You are viewing a plain text version of this content. The canonical link for it is here.

Posted to dev@zookeeper.apache.org by ibrahim El-sanosi <ib...@gmail.com> on 2017/01/26 12:44:49 UTC

Paper

Hi folk,

There is a paper published recently "PaceMaker: When ZooKeeper Arteries Get
Clogged in Storm Clusters" [1]. It may worth to read.

[1]
http://ieeexplore.ieee.org/document/7820303/?tp=&arnumber=7820303&contentType=Conference%20Publications&dld=eWFob28uY29t&source=SEARCHALERT

Ibrahim

Re: Paper

Posted by Bobby Evans <ev...@yahoo-inc.com.INVALID>.

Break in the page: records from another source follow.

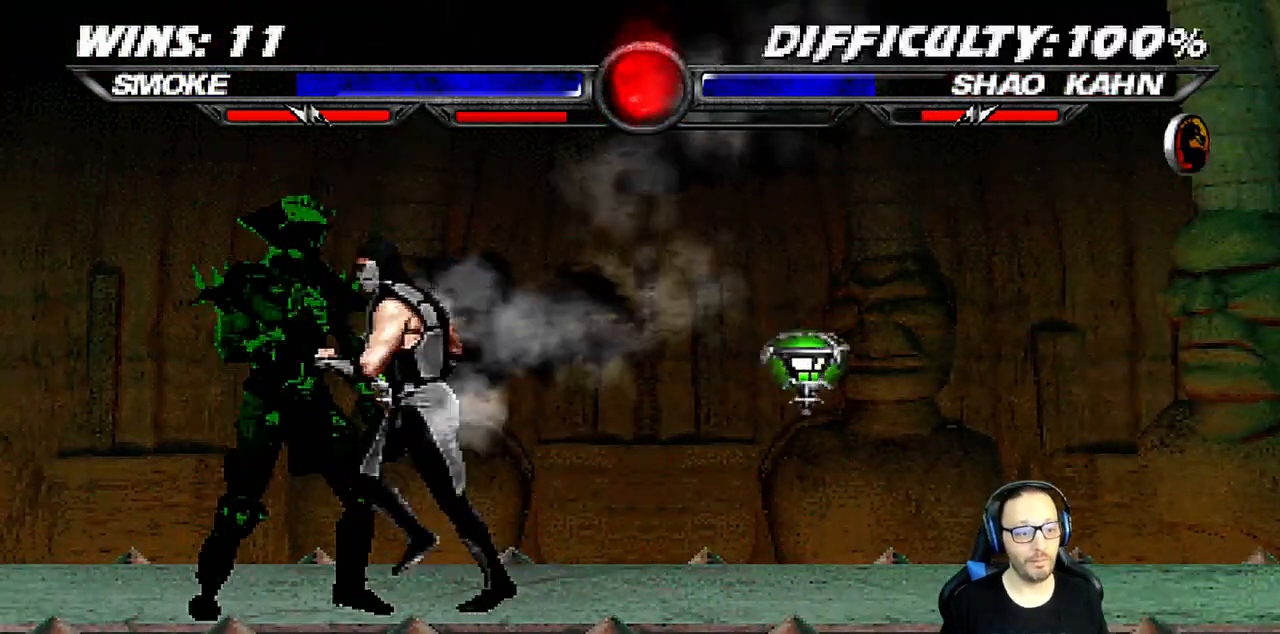
{"buttons": ["R1"], "left_stick": "center", "right_stick": "center", "events": [[100, "TRIANGLE", "up"], [133, "DPAD_LEFT", "up"], [150, "L1", "up"], [150, "R1", "down"]]}
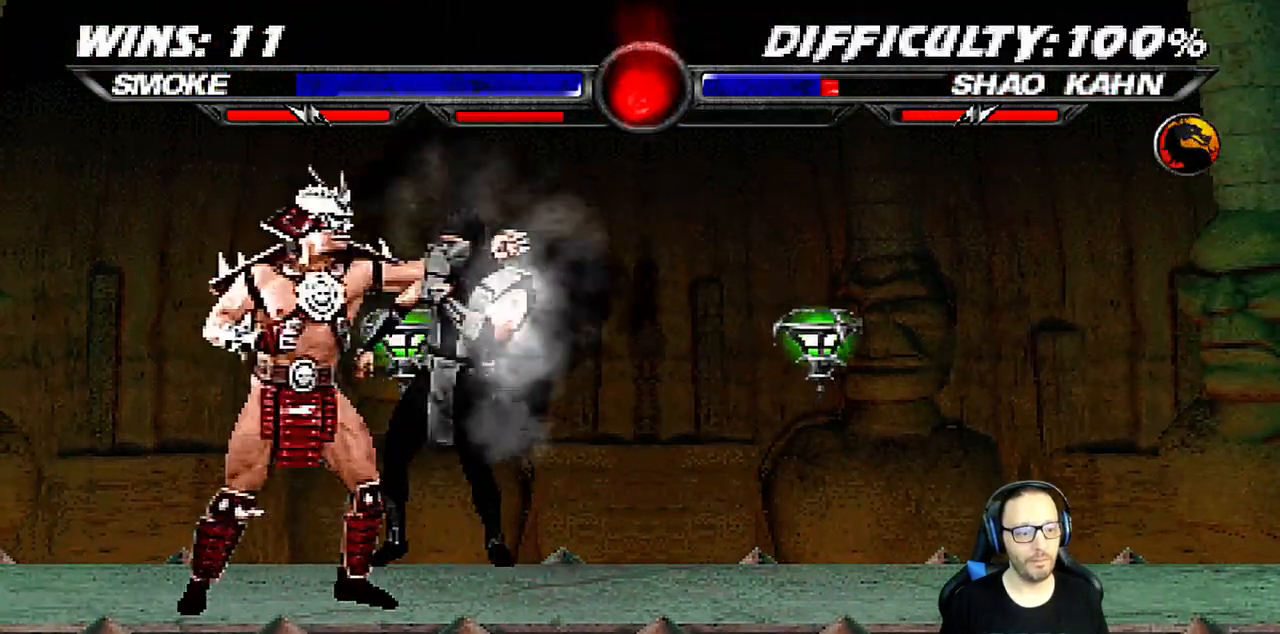
{"buttons": [], "left_stick": "center", "right_stick": "center", "events": [[450, "R1", "up"]]}
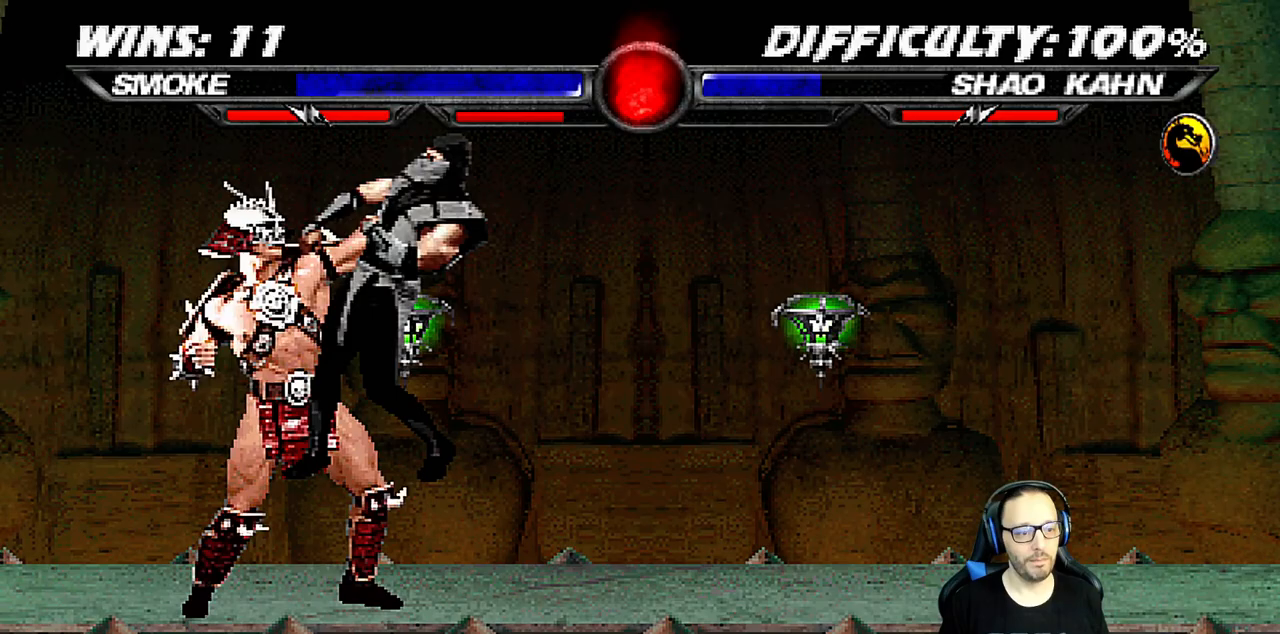
{"buttons": ["L1", "R1", "DPAD_DOWN", "DPAD_RIGHT"], "left_stick": "center", "right_stick": "center", "events": [[17, "DPAD_DOWN", "down"], [17, "L1", "down"], [50, "DPAD_RIGHT", "down"], [150, "DPAD_DOWN", "up"], [167, "DPAD_DOWN", "down"], [167, "L1", "up"], [217, "L1", "down"], [267, "R1", "down"], [367, "L1", "up"], [400, "L1", "down"], [417, "R1", "up"], [500, "R1", "down"]]}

Yes we probably should have called it out.


- Bobby

On Thursday, January 26, 2017, 5:14:19 PM CST, Patrick Hunt <ph...@apache.org> wrote:On Thu, Jan 26, 2017 at 1:14 PM, Bobby Evans <ev...@yahoo-inc.com> wrote:

> We did think about ram disks a little, but the plan still is to have the
> source code, in one form or another, morph into a small distributed time
> series database for the metrics.  With that in mind we thought it would be
> better to take a step in that direction.  Yes a ram disk would likely have
> provided similar performance.  Although we would have still wanted to
> separate out just the metrics to the ram disk backed ZK, because we store
> other more critical data in ZK too, that need more durability guarantees.
>
>
Indeed, that was my thinking as well - two ZKs, one with "ephemeral" data
and one with precious. Your response makes sense/expected, I only ask
because I didn't see it mentioned in the document and for many folks it's a
good, if perhaps short term, solution.

Regards,

Patrick


> - Bobby
>
>
> On Thursday, January 26, 2017, 10:36:01 AM CST, Patrick Hunt <
> phunt@apache.org> wrote:
> Very interesting results and real world insights. Thanks for
> creating/sharing.
>
> One thing I noticed is that you mentioned considering SSDs, had you also
> considered using ram disks? I've seen some scenarios where that has been
> very successful.
>
> Patrick
>
> On Thu, Jan 26, 2017 at 6:28 AM, Bobby Evans <ev...@yahoo-inc.com.invalid>
> wrote:
>
> > As one of the authors of pacemaker in Apache Storm (and the paper), I am
> > happy to answer any questions about why we did it or how it works.  The
> > reality of it is storm was, and still is by default, abusing zookeeper by
> > trying to store a massive amount of metrics in it, instead of the
> > configuration/coordination it was designed for. And since storm metrics
> > don't really need strong consistency or even that much in terms of
> > reliability guarantees we stood up a netty server in front of a
> > ConcurrentHashMap (quite literately) and then wrote a client that could
> > handle fail-over.
> > It really is meant as a scalability stepping stone until we can get to
> the
> > point that all the metrics go to a TSDB that is actually designed for
> > metrics. But like I said if you have any questions I am happy to answer
> > them.
> > Sadly because of the way IEEE works neither I nor my employer own the
> copy
> > right to that paper any more so I can't even put a copy of it up for you
> to
> > read.
> >
> >
> > - Bobby
> >
> > On Thursday, January 26, 2017, 6:44:56 AM CST, ibrahim El-sanosi <
> > ibrahimsabattt@gmail.com> wrote:Hi folk,
> >
> > There is a paper published recently "PaceMaker: When ZooKeeper Arteries
> Get
> > Clogged in Storm Clusters" [1]. It may worth to read.
> >
> > [1]
> > http://ieeexplore.ieee.org/document/7820303/?tp=&
> > arnumber=7820303&contentType=Conference%20Publications&dld=
> > eWFob28uY29t&source=SEARCHALERT
> >
> > Ibrahim
> >
>

Re: Paper

Posted by Patrick Hunt <ph...@apache.org>.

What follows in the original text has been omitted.